C'est alors que je me suis rendu compte que mon avis sur le film importait peu. On s'en fout, en fait, qu'avec mon regard de cinéphile, j'aie été moins emballé que je ne l'avais anticipé. Tant pis, si j'ai trouvé le casting pas toujours convaincant, si certains choix de réalisation m'ont semblé discutables (les cadrages qui tanguent, par exemple), si je n'ai pas adhéré à la régurgitation de l'influence de Ghost, si moi je ne suis pas fan d'Almodovar et que c'est un prérequis ici presque indispensable pour kiffer à plein, si j'ai plus souri que ri, si la somme des références et des genres ont saturé ma lecture et parasité mon accès à l'émotion visée.

L'âme du film, ce sont les vies réelles de ses protagonistes. En tête, Noémie Merlant, qui se met à nu (au sens le plus frontal du terme, reconnaissant qu'elle n'aurait pas demandé ça à une autre comédienne) et exorcise ses traumas en mettant en scène les agressions (shooting photo qui tourne mal, viol conjugal, drague de rue) qu'elle a subies. Avec un courage inouï, elle rejoue le pire (saisissante séquence de viol conjugal, tout en plan séquence dérangeant), crachant sur l'écran des instants de vie que d'autres ont vécus, continuent de vivre.
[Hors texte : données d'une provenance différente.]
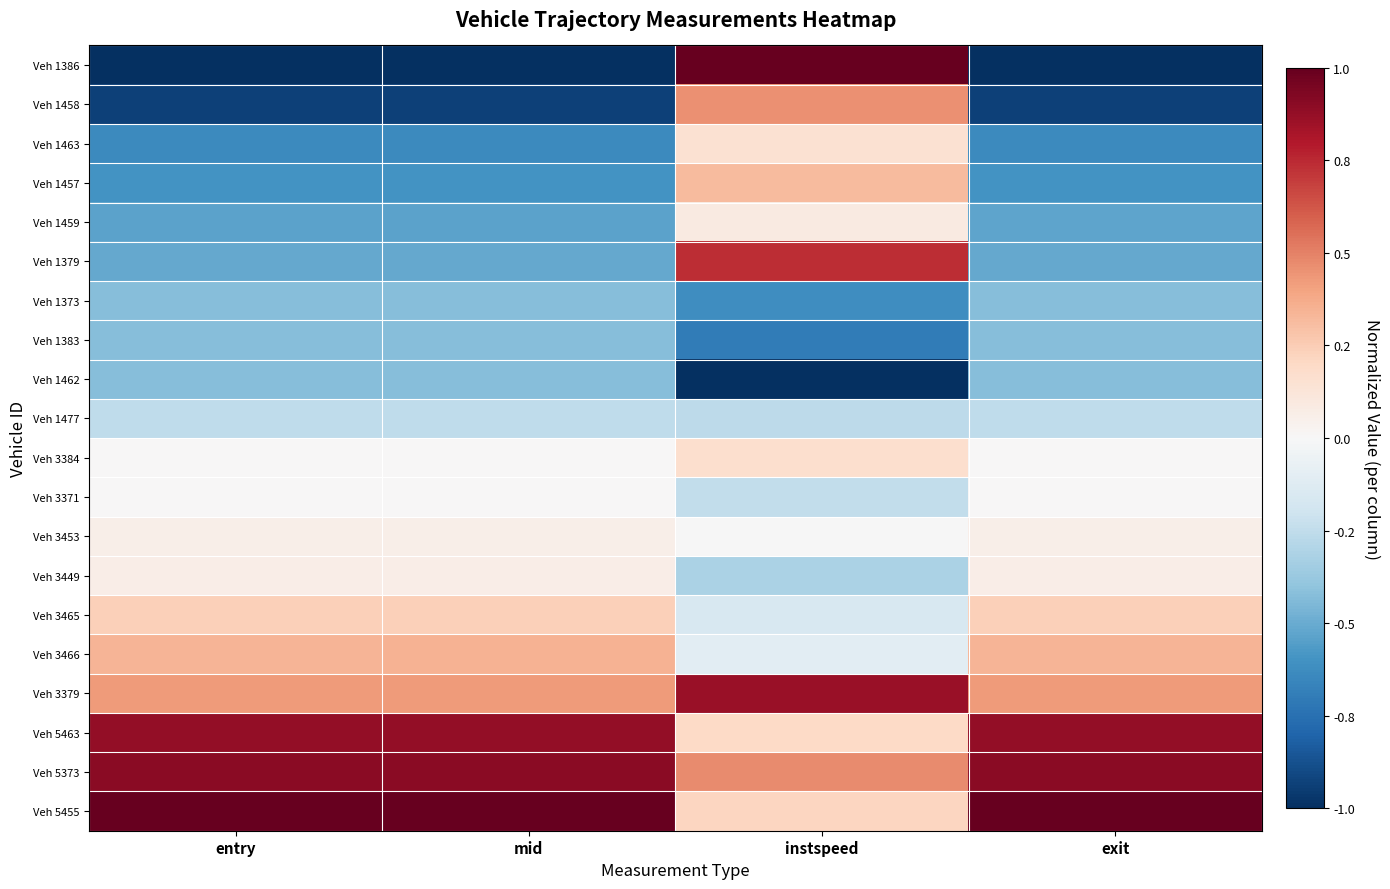

What is the total value across all series at instspeed?

1.2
Des femmes agressées, par des hommes qui nient avoir mal fait, ou bien qui avouent, mais si rarement, et à quel prix.


Et la catharsis opère.

Pour les spectateurs, une invitation à l'introspection : "Me suis-je déjà mal comporté avec une femme ? Ai-je déjà insisté, forcé, abusé ?" Souvent, pas toujours, mais trop souvent, la même réponse.

Pour les spectatrices, une main tendue : sois forte, ma sœur, nous avons les mêmes cicatrices, les mêmes bourreaux, mais aussi la même force de résilience, la même rage de ne plus se laisser faire, le même pouvoir de reconquérir la rue, la vie ; ensemble, solidaires, avec des alliés, car il y en a, même si on se croirait seules à force de les entendre si peu.

Pour tout le monde : une proposition de réflexion, d'ouverture au débat, des images différentes qui sortent d'une norme pas normale, une invitation à s'émouvoir devant ces femmes qui se libèrent de leurs traumatismes et reprennent possession de leurs corps et de l'espace public. La possibilité de discuter, ensemble.


Ce dialogue amorcé par Les Femmes au balcon s'est poursuivi au-delà du débat de quarante minutes qui a électrisé la salle et laissé l'équipe exsangue. Alors qu'une partie du public a quitté les lieux, des dizaines de spectateurs sont restés pour poser de nouvelles questions techniques à la chef op, parler avec Sanda et, surtout, échanger encore avec Noémie Merlant. Pendant plus d'une heure, j'ai été le témoin de ce qui ressemblait à une procession religieuse : attendant leur tour avec ferveur, des hommes seuls, des femmes de tous les âges, sont passés devant elle pour lui livrer un nouveau témoignage, une nouvelle salve de remerciements profondément émus, qui chaque fois la bouleversaient. Comme une icône que l'on vient toucher pour le miracle accompli, chaque rencontre se terminait par un geste, une photo, un conseil, une enlaçade. Et, toujours, de part et d'autre, des mercis qui venaient de loin.

D'une gentillesse, d'une empathie et d'une sensibilité rares, Noémie m'a confié avoir été frappée par la puissance de cette soirée.


Quoi que l'on en pense, un film qui provoque tout cela est un film nécessaire.